Broadcasting on trees near criticality

TL;DR

This paper investigates the broadcasting problem on $d$-ary trees near the critical noise threshold, using innovative information-theoretic methods to analyze reconstructability and phase transition behavior.

Contribution

It introduces the application of less-noisy channel comparison techniques to study the phase transition in broadcasting on trees, providing new insights into the reconstructability near criticality.

Findings

Reconstructability is established for $\delta<\delta_c$ using information-theoretic methods.

The phase transition at the critical noise level is characterized.

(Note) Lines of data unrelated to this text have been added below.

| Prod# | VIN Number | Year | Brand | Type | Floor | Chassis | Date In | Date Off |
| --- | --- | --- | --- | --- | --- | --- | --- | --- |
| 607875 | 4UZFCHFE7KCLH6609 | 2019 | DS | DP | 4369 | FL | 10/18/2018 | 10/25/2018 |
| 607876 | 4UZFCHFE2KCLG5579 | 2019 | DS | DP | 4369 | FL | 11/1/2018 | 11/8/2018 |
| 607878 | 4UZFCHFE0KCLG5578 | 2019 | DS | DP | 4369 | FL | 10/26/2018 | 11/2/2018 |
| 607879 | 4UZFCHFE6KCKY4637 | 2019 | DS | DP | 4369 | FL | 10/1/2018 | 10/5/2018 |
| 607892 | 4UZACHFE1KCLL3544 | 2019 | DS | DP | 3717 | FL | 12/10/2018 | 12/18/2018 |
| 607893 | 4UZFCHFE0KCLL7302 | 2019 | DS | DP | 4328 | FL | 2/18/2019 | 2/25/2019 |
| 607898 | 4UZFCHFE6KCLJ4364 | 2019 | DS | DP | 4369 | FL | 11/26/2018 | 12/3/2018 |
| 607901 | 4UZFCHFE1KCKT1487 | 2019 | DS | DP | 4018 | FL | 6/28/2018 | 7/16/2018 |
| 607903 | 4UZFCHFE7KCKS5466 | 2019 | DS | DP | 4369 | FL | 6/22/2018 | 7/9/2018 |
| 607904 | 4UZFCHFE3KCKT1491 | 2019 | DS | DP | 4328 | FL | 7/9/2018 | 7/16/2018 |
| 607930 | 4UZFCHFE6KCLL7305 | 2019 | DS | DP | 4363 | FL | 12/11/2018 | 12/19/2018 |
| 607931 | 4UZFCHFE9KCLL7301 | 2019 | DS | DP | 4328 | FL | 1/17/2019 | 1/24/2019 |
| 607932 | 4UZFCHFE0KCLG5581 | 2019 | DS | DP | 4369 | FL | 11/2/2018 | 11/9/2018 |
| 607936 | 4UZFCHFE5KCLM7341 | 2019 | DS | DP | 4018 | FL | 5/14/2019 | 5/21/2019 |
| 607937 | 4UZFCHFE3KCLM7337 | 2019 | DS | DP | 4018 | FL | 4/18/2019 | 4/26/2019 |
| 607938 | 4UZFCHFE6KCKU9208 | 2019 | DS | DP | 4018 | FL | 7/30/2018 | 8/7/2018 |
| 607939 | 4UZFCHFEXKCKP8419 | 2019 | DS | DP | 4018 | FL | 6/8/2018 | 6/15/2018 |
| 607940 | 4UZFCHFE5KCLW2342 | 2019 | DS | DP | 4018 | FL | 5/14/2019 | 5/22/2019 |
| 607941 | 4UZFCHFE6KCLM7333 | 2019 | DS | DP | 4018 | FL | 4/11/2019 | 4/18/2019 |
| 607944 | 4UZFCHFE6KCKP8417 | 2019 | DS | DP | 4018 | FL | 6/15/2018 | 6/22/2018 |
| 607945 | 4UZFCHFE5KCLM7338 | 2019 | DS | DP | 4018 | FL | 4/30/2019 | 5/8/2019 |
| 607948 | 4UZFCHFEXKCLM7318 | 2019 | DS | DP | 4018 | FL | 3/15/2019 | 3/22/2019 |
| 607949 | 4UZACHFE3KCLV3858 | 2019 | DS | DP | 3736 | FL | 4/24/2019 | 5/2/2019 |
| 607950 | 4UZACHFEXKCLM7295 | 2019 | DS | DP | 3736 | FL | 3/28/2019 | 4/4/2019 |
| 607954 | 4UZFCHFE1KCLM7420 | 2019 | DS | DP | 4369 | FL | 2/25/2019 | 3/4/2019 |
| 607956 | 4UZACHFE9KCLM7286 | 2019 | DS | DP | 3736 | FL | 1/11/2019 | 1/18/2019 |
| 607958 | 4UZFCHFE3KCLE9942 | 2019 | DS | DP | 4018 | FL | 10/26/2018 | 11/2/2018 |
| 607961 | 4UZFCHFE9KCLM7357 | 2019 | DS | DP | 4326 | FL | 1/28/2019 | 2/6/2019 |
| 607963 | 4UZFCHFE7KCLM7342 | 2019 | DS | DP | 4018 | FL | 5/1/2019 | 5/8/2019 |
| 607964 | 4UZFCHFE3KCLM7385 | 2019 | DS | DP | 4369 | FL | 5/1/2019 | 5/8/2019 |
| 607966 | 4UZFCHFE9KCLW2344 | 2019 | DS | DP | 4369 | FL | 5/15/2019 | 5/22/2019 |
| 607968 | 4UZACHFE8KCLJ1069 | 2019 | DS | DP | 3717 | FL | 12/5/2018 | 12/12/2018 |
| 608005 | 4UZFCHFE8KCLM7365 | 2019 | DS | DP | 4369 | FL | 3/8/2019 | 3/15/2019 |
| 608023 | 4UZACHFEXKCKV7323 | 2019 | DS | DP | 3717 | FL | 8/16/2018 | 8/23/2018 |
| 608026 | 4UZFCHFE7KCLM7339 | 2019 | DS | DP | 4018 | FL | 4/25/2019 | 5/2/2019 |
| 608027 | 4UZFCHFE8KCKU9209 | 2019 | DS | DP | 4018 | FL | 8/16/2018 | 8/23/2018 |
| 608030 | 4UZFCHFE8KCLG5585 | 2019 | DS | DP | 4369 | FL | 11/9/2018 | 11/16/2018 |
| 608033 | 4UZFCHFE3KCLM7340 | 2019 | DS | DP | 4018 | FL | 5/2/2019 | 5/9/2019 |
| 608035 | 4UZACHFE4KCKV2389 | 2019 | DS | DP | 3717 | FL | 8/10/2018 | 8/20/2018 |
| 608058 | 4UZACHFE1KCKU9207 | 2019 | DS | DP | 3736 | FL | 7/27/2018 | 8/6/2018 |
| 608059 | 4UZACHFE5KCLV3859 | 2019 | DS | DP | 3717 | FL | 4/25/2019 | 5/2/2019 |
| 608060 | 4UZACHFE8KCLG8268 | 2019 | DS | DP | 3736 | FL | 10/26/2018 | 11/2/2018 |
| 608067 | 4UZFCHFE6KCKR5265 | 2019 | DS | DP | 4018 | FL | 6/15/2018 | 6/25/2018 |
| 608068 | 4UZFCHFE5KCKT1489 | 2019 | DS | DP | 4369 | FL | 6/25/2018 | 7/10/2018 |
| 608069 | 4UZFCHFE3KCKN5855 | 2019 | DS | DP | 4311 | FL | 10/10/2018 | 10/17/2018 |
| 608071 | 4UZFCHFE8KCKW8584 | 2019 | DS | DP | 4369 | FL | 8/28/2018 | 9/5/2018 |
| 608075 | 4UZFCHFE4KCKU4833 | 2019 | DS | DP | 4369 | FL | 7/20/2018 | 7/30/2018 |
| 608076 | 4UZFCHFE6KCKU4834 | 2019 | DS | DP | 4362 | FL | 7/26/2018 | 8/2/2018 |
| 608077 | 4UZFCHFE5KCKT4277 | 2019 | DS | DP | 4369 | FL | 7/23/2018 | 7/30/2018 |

The approach offers a new perspective compared to traditional combinatorial analyses.

Abstract

We revisit the problem of broadcasting on $d$-ary trees: starting from a Bernoulli$(1/2)$ random variable $X_0$ at a root vertex, each vertex forwards its value across binary symmetric channels $\mathrm{BSC}_\delta$ to $d$ descendants. The goal is to reconstruct $X_0$ given the vector $X_{L_h}$ of values of all variables at depth $h$. It is well known that reconstruction (better than a random guess) is possible as $h\to \infty$ if and only if $\delta < \delta_c(d)$. In this paper, we study the behavior of the mutual information and the probability of error when $\delta$ is slightly subcritical. The innovation of our work is application of the recently introduced "less-noisy" channel comparison techniques. For example, we are able to derive the positive part of the phase transition (reconstructability when $\delta<\delta_c$) using purely information-theoretic ideas. This is in contrast with previous derivations, which explicitly analyze distribution of the Hamming weight of $X_{L_h}$ (a so-called Kesten-Stigum bound).